Le sport et l'incompétence linguistique
Le sport victime de l’incompétence linguistique
La nouvelle chaîne Arriyadiya, présentée comme « le futur bébé sportif de l’audiovisuel marocain », tarde à confirmer les espoirs placés en elle. Même si son lancement est récent, et qu’elle dispose par conséquent du temps nécessaire à son amélioration –voire son perfectionnement-, les nombreuses lacunes qu’elle présente ne peuvent que décevoir les passionnés de sport ayant tant attendu son avènement.
La présente critique s’intéressera particulièrement à l’aspect linguistique. Les déficiences remarquées, et même si elles sont, dans leur grande majorité, partagées par plusieurs médias marocains, sont flagrantes, voire impardonnables, car faisant partie des pré-requis nécessaires à l’exercice de la profession de journaliste.
Incapables de commenter un match de football dans une langue fluide et saine, qui coule de source, qu’elle soit prononcée avec un accent marocain ou autre, les commentateurs sportifs se perdent dans un mimétisme débilitant, à l’image d’une société marocaine malade de sa dernière tendance : la facilité du « copier-coller ».
Par conséquent, ce mimétisme donne inéluctablement lieu à des inexactitudes, à des erreurs grotesques, à une flagellation pure et simple de la langue arabe, pourtant suffisamment flexible pour permettre à son utilisateur de la manier avec facilité.
Le spectateur qui a suivi de près le match Far # Raja, retransmis en direct dimanche sur cette nouvelle chaîne, ne pouvait que se sentir offusqué par la piètre qualité de la langue utilisée, oscillant entre l’arabe dialectal pratiqué au Maroc et l’arabe classique, balayant un ensemble de variantes locales de l’arabe couvrant un espace géographique immense entre l’Atlantique et le Golfe, d’où les approximations, les anachronismes, les contresens et, surtout, les aberrations identifiables à tous les niveaux de la langue.
Le phénomène « peau noire, masque blanc », décrit par l’essai du même titre rédigé par Frantz Fanon, refait surface à un autre niveau linguistique : le « copier-coller » n’est plus effectué à partir d’une langue étrangère, mais plutôt à partir d’autres variantes de l’arabe.
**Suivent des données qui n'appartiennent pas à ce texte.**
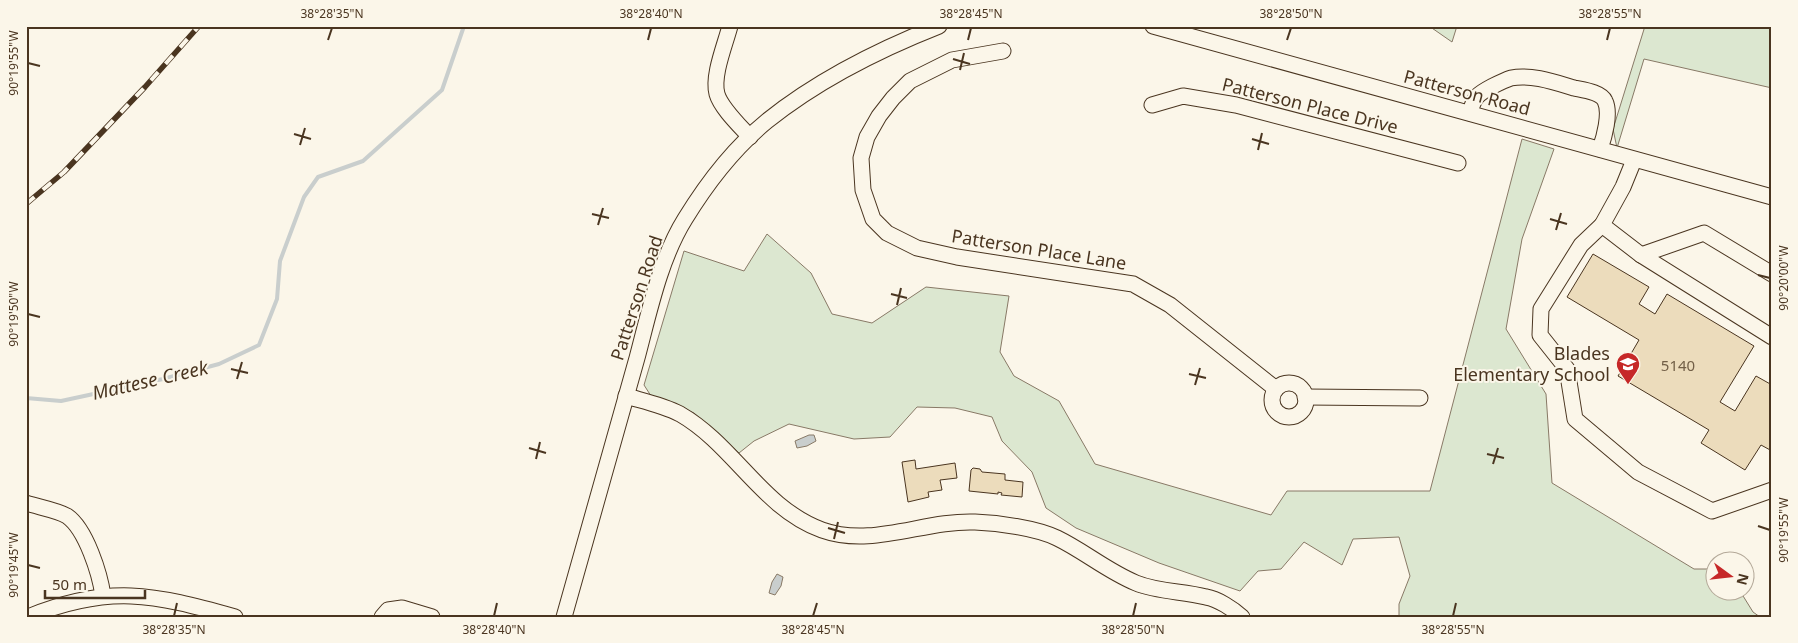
<svg xmlns="http://www.w3.org/2000/svg" width="1798" height="643" viewBox="0 0 1798 643" font-family="'Noto Sans',sans-serif">
<rect width="100%" height="100%" fill="#fbf6e9"/>
<g fill="#dce7d0" stroke="#887966">
<polygon points="1429,26 1457,26 1452,42"/>
<polygon points="1645,26 1772,26 1772,88 1644,59 1617,148 1613,129"/>
<polygon points="1522,139 1554,149 1522,239 1506,329 1546,394 1552,483 1694,569 1715,569 1716,590 1740,591 1753,612 1760,617 1399,617 1399,604 1410,576 1399,537 1353,539 1342,565 1304,542 1281,569 1258,571 1240,591 1159,563 1076,528 1046,508 1032,472 1002,441 992,417 955,408 917,407 890,437 854,439 789,424 754,441 739,453 694,413 651,396 644,385 684,251 744,271 767,234 811,273 832,314 872,323 926,287 1009,296 1000,352 1014,376 1059,401 1095,464 1271,515 1287,491 1430,491"/>
</g>
<g fill="#c9cecd" stroke="#887966">
<polygon points="809,435 814,435 816,441 807,446 797,448 795,441"/>
<polygon points="777,574 783,577 781,586 775,595 769,593 772,582"/>
</g>
<g fill="none" stroke-linecap="round" stroke-linejoin="round">
<polyline stroke="#c9cecd" stroke-width="4" points="26,398 61,401 163,379 219,364 259,345 277,299 280,261 304,197 318,177 363,161 442,90 464,26"/>
</g>
<g fill="#ecdcbc" stroke="#4a3520">
<polygon points="1593,254 1649,287 1639,304 1655,314 1667,294 1754,346 1720,402 1735,411 1756,376 1772,385 1772,451 1761,445 1745,470 1701,443 1709,430 1618,376 1639,340 1567,297"/>
<polygon points="915,460 916,469 955,463 957,478 940,480 942,490 928,492 929,497 908,502 902,462"/>
<polygon points="973,468 980,469 982,472 1005,474 1005,480 1023,482 1022,497 1001,495 1002,493 998,492 998,494 969,491 971,470"/>
</g>
<g fill="none" stroke-linecap="round" stroke-linejoin="round">
<g stroke="#4a3520" stroke-width="17">
<g id="minor">
<path d="M730 26C725 45 712 76 717 94 721 108 740 126 750 137"/>
<polyline points="1153,26 1772,197"/>
<polyline points="1003,51 952,60 910,81 893,98 879,116 867,137 861,158 863,190 873,219 887,233 917,248 957,257 1133,284 1170,305 1276,389"/>
<polyline points="1152,105 1183,96 1236,105 1458,163"/>
<path d="M1470 113C1474 96 1478 94 1493 86 1499 83 1505 80 1511 78 1531 74 1554 82 1574 88 1583 90 1601 92 1605 101 1611 113 1604 138 1600 149"/>
<polyline points="1634,160 1623,187 1602,225 1641,255 1772,337"/>
<polyline points="1602,225 1581,245 1541,309 1540,335 1567,369 1575,419 1638,472 1712,511 1772,490"/>
<polyline points="1641,255 1704,233 1772,274"/>
<circle cx="1289" cy="400" r="17"/>
<path d="M626 396C643 401 663 405 680 414 734 445 762 508 822 530 872 548 924 520 975 522 999 523 1036 528 1057 538 1084 551 1107 571 1136 583 1158 592 1183 591 1206 597 1218 599 1233 609 1242 617"/>
<polyline points="1305,397 1420,398"/>
<path d="M26 503C38 507 57 510 67 516 86 529 100 574 103 596"/>
<path d="M28 617C109 584 153 594 235 617"/>
<polyline points="382,617 388,610 402,608 432,617"/>
<path d="M564 617C589 531 612 444 637 358 649 313 660 259 685 219 707 183 734 148 767 121 818 80 878 50 939 26"/>
</g>
</g>
<use href="#minor" stroke="#fbf6e9" stroke-width="15"/>
<g stroke="#4a3520" stroke-width="5.5">
<polyline id="rail" points="26,204 64,172 145,87 199,26"/>
</g>
<use href="#rail" stroke="#fbf6e9" stroke-width="4" stroke-dasharray="11" stroke-linecap="butt"/>
</g>
<path fill="none" stroke="#4a3520" stroke-width="2" d="M328 40 332 28M648 40 651 28M968 40 971 28M1287 40 1291 28M1607 40 1610 28M953 59 970 64M28 63 40 66M960 70 964 53M294 134 311 139M1252 139 1269 144M300 145 305 128M1258 150 1262 133M592 214 609 218M1550 219 1567 224M598 225 603 208M1556 230 1561 213M1758 275 1770 278M891 294 907 298M897 305 901 288M28 314 40 317M231 369 248 373M1189 374 1206 378M237 379 242 362M1195 385 1200 368M529 448 546 453M1487 454 1504 458M536 459 540 442M1493 464 1498 448M1758 526 1770 530M828 528 845 533M834 539 838 522M28 565 40 568M174 616 177 603M494 616 497 603M813 616 817 603M1133 616 1136 603M1453 616 1456 603"/>
<defs>
<g id="school-pin" transform="scale(1.25)"><path d="M0 17L-7.5 6A9.5 9.5 0 1 1 7.5 6Z" fill="#c62828" stroke="#fbf6e9"/><path d="M0-5L7-2L0 1L-7-2ZM-4 1L0 2.5L4 1V4Q0 6-4 4Z" fill="#fff"/></g>
</defs>
<g fill-rule="evenodd">
<use href="#school-pin" x="1628" y="364"/>
</g>
<g text-anchor="middle" stroke-width="4" stroke-linejoin="round" paint-order="stroke">
<g font-size="15" fill="#725f47">
<text x="1678" y="371">5140</text>
</g>
<g font-size="18" fill="#4a3520" stroke="#fbf6e9">
<text transform="translate(1467 93) rotate(15)" y="6">Patterson Road</text>
<text transform="translate(1310 106) rotate(14)" y="6">Patterson Place Drive</text>
<text transform="translate(1039 250) rotate(9)" y="6">Patterson Place Lane</text>
<text transform="translate(637 298) rotate(-72)" y="6">Patterson Road</text>
</g>
<g font-size="18" fill="#4a3520" stroke="#fbf6e9" text-anchor="end">
<text x="1610" y="360">Blades<tspan x="1610" dy="21">Elementary School</tspan></text>
</g>
<g font-size="19" font-style="italic" fill="#4a3520" stroke="#fbf6e9">
<text transform="translate(150 380) rotate(-13)" y="7">Mattese Creek</text>
</g>
</g>
<rect width="1798" height="643" fill="none" stroke="#fbf6e9" stroke-width="55"/>
<g transform="translate(1730 576) rotate(105)"><circle r="24" fill="#fbf6e9" stroke="#b4a999"/>
<path d="M0-4L9 19L0 12L-9 19Z" fill="#c62828"/>
<text y="-8" font-size="14" font-weight="bold" text-anchor="middle" fill="#4a3520">N</text>
</g>
<path d="M45 590v8h100v-8" fill="none" stroke="#4a3520" stroke-width="2.5"/>
<text x="52" y="590" font-size="15" fill="#4a3520" stroke="#fbf6e9" stroke-width="4" paint-order="stroke">50 m</text>
<rect x="28" y="28" width="1742" height="588" fill="none" stroke="#4a3520" stroke-width="2"/>
<g font-size="12" text-anchor="middle" fill="#4a3520">
<text x="332" y="18">38°28'35"N</text>
<text x="651" y="18">38°28'40"N</text>
<text x="971" y="18">38°28'45"N</text>
<text x="1291" y="18">38°28'50"N</text>
<text x="1610" y="18">38°28'55"N</text>
<text transform="translate(14 63) rotate(-90)" y="4">90°19'55"W</text>
<text transform="translate(1784 278) rotate(-90)" y="4">90°20'00"W</text>
<text transform="translate(14 314) rotate(-90)" y="4">90°19'50"W</text>
<text transform="translate(1784 530) rotate(-90)" y="4">90°19'55"W</text>
<text transform="translate(14 565) rotate(-90)" y="4">90°19'45"W</text>
<text x="174" y="634">38°28'35"N</text>
<text x="494" y="634">38°28'40"N</text>
<text x="813" y="634">38°28'45"N</text>
<text x="1133" y="634">38°28'50"N</text>
<text x="1453" y="634">38°28'55"N</text>
</g>
</svg>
De telles performances, tristes malheureusement, traduisent une situation d’inconfort linguistique propre à des citoyens prétendant pratiquer deux langues, mais incapables, dans leur majorité, de s’exprimer clairement dans l’une ou l’autre.
Si les premières manifestations du « copier-coller » linguistique effectué à partir d’une langue étrangère, celle de l’occupant en l’occurrence, peuvent être expliquées –sans pour autant être justifiées-, celles, très récentes, du « copier-coller » effectué à partir de variantes de l’arabe, trahissent une absence de fluidité lexicale, d’aisance communicative et de maîtrise et découlent, particulièrement, d’un manque de confiance en soi plus que notoire.
En outre, ce manque de confiance en soi a déjà poussé plusieurs gouvernements à adopter aveuglément par le passé des modèles de développement importés sans se soucier de leur compatibilité avec les sociétés locales –le milieu de greffe-.
Il serait à craindre que de telles performances linguistiques soient les signes avant-coureurs les plus inquiétants d’une situation alarmante : le phénomène « peau noire, masque blanc » a investit le champ linguistique, le premier et l’ultime moyen d’expression d’un peuple, son premier refuge, son véritable vecteur de savoir et de connaissance, et la première marque de son génie, de son héritage perpétuellement en devenir.